Return each line of the material that contains the word "Reference". Case counts, so the match must be exact.
-- Begin Supplied records --
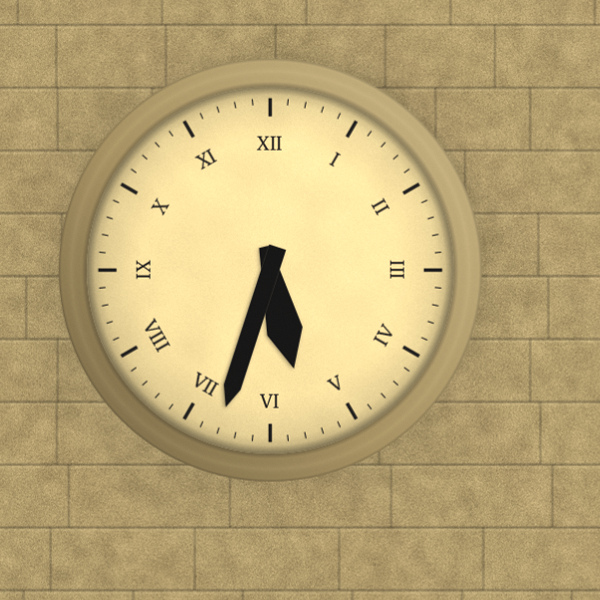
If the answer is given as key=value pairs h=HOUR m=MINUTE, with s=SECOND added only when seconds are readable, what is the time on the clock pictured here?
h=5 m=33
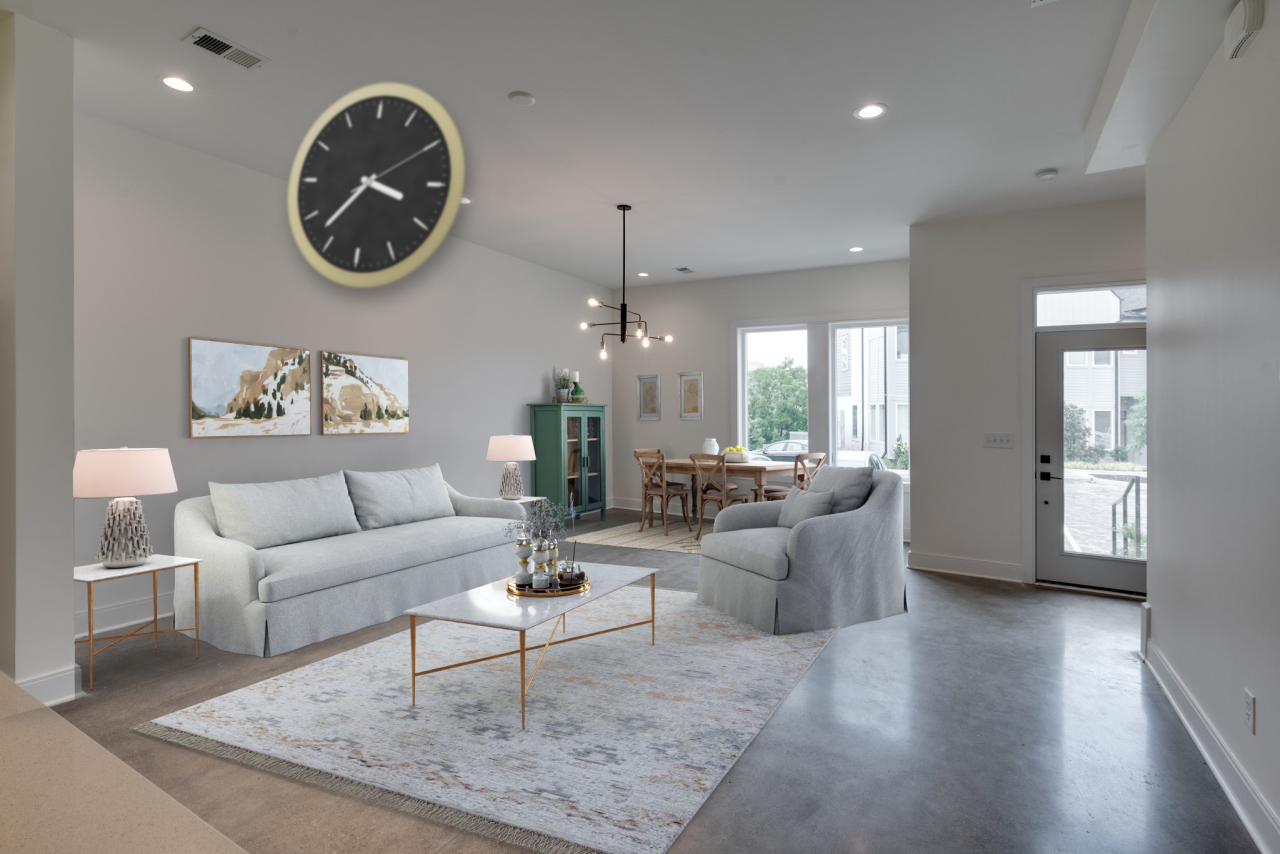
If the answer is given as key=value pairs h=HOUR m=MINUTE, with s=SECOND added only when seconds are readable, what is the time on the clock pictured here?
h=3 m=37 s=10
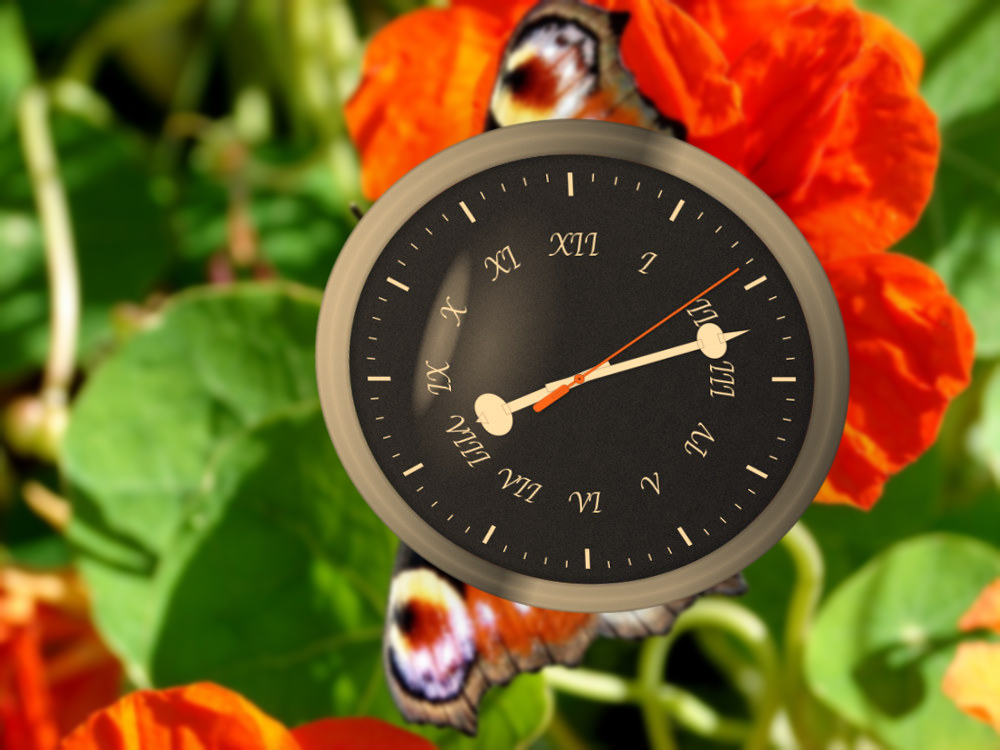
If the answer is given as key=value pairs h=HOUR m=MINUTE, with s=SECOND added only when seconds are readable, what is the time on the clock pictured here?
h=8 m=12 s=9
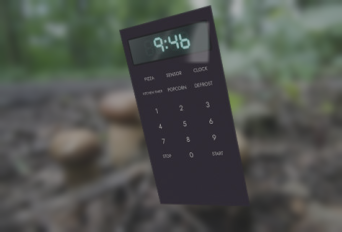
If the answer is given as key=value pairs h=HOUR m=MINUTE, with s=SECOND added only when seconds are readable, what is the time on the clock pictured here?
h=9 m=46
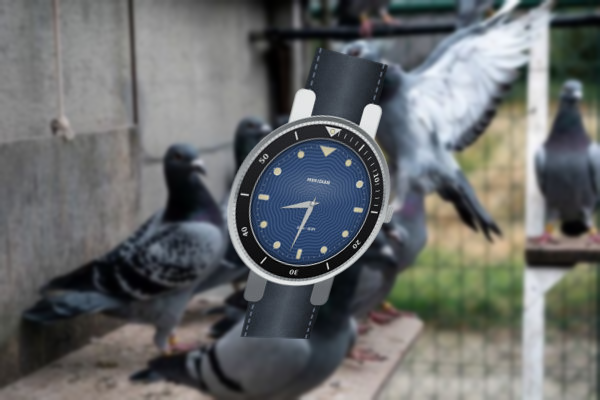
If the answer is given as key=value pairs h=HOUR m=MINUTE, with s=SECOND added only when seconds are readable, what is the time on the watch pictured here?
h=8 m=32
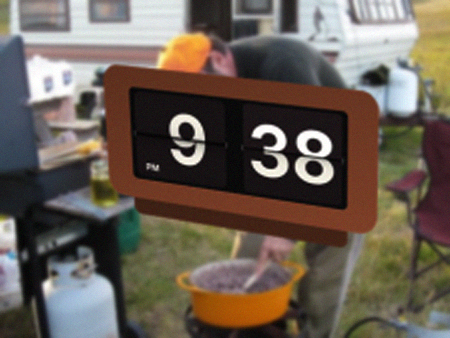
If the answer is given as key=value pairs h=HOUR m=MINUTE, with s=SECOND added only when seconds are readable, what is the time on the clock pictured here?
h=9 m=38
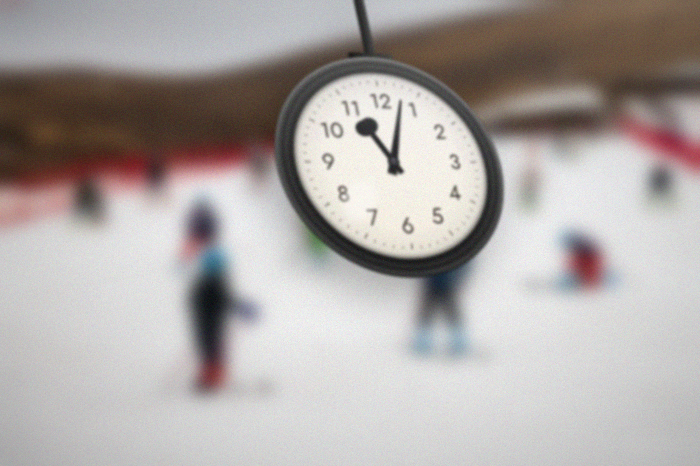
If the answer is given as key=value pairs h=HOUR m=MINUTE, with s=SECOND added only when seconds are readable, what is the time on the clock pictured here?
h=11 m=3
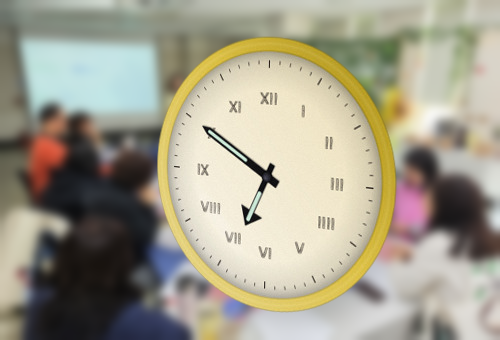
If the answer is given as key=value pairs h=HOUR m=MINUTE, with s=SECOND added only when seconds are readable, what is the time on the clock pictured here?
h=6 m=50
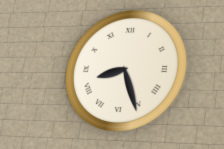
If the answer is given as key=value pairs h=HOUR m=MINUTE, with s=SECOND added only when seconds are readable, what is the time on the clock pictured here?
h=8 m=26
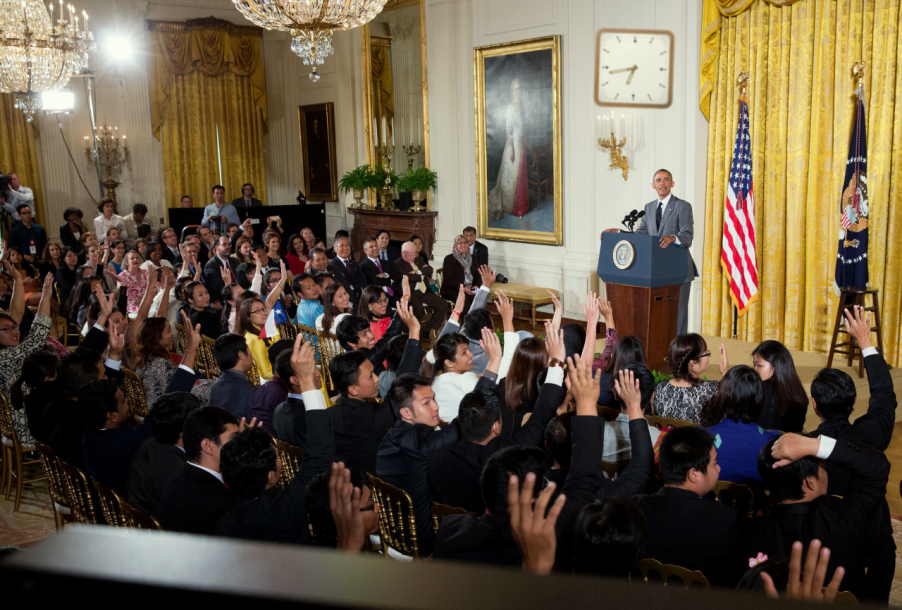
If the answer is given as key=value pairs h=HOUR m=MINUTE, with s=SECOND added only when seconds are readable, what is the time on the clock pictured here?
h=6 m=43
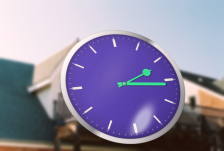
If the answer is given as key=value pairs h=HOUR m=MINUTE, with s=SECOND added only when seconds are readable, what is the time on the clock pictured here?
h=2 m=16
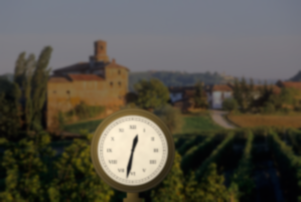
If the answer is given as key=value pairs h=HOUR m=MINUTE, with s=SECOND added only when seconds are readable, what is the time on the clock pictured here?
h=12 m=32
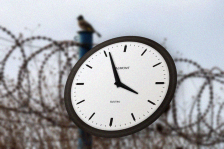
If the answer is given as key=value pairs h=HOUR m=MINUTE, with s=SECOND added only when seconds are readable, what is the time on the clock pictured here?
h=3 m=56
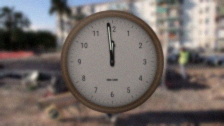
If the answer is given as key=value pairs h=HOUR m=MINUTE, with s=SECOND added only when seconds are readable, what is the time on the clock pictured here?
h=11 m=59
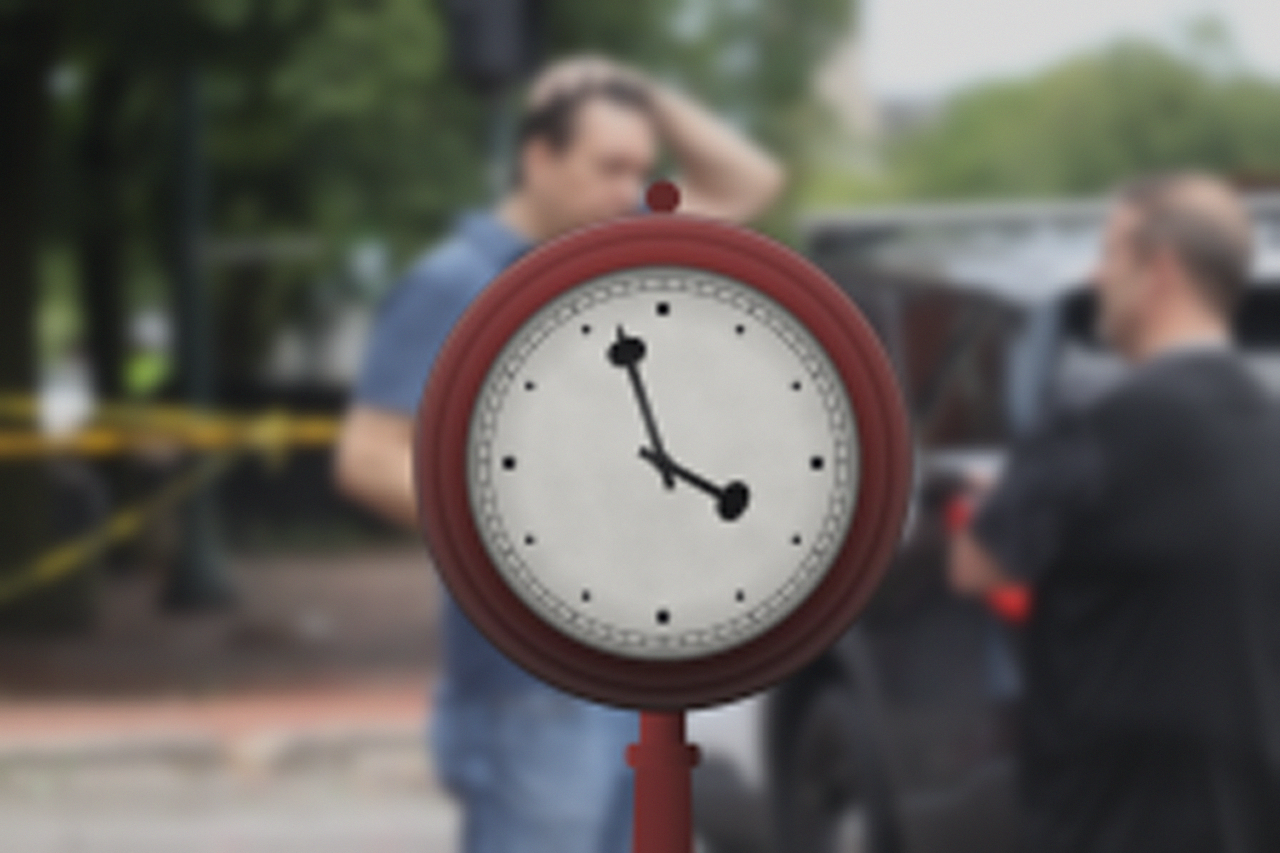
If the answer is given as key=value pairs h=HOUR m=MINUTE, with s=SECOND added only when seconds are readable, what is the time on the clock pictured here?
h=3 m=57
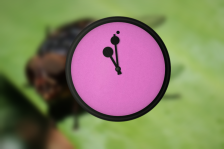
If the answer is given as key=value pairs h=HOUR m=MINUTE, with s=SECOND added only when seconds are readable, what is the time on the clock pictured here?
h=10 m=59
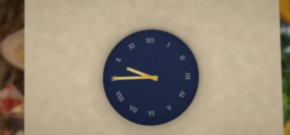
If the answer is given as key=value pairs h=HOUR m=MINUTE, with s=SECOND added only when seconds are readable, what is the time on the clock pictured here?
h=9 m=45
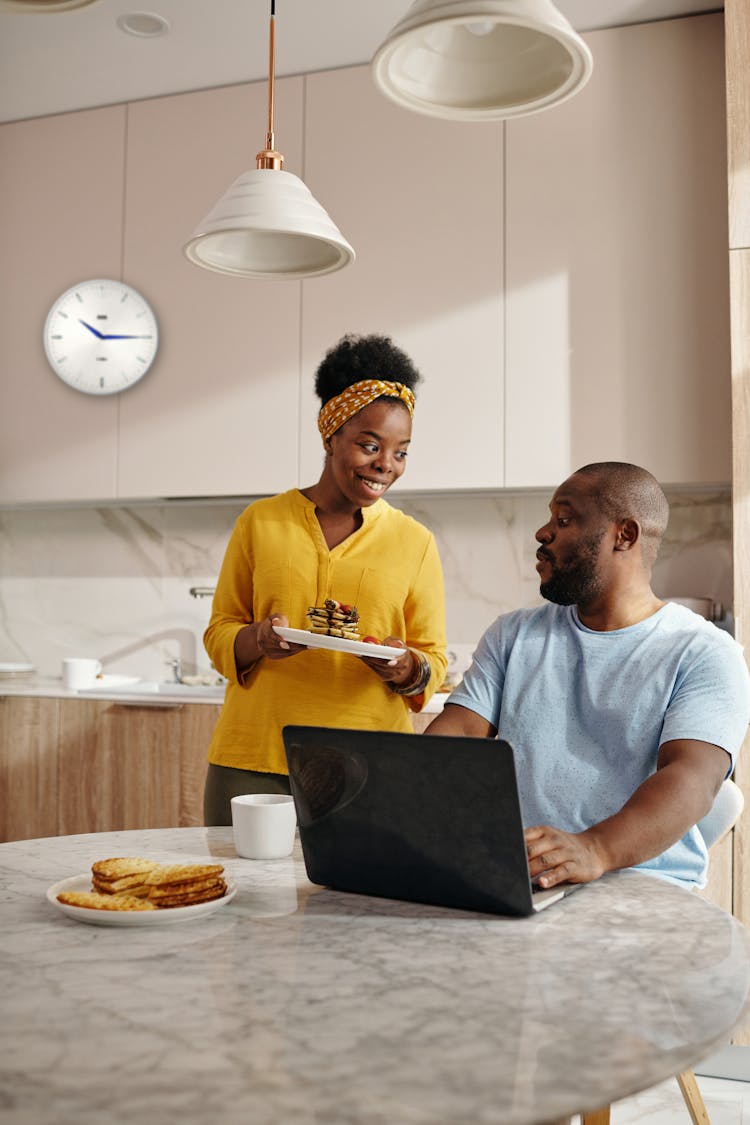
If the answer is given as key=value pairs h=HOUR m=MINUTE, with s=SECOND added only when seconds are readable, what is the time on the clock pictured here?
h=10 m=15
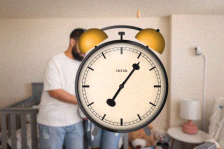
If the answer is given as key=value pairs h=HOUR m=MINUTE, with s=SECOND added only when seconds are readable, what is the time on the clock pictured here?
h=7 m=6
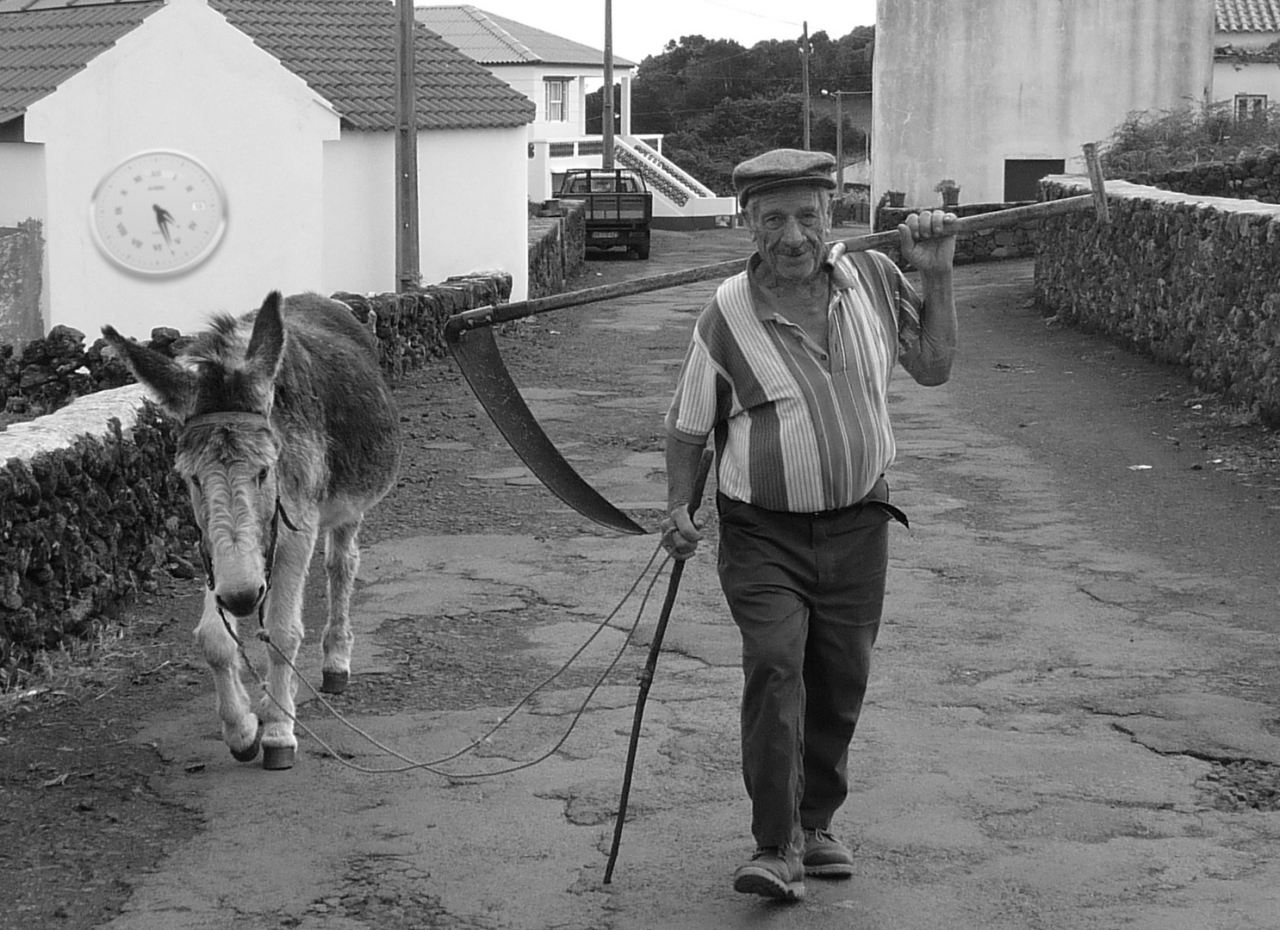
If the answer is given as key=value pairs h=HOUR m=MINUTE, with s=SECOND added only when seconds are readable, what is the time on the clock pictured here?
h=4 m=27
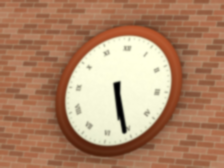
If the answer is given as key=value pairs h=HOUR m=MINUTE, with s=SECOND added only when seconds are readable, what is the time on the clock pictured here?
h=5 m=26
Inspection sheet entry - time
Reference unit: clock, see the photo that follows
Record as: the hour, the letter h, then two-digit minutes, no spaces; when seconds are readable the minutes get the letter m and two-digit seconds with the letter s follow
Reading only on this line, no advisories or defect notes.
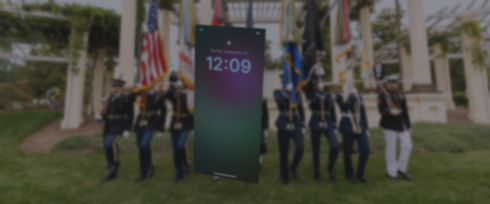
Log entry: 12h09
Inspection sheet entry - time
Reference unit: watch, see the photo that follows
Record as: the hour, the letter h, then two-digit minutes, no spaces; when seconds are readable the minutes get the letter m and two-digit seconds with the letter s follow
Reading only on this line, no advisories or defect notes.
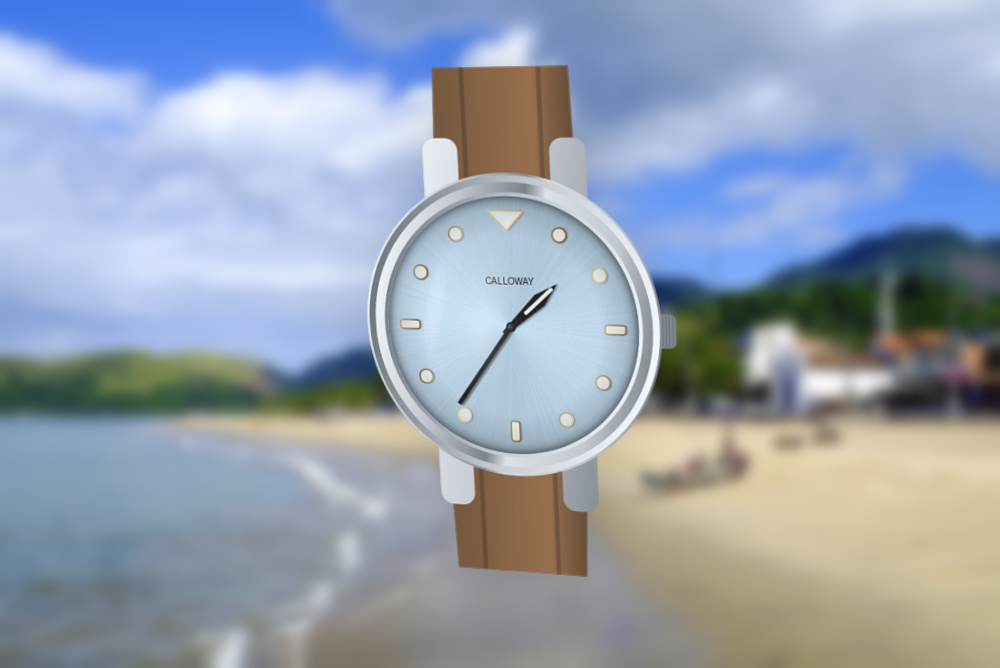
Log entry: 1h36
-- End Supplied records --
◆ Exercise answer ◆
Reference unit: clock, see the photo that follows
Reference unit: watch, see the photo that follows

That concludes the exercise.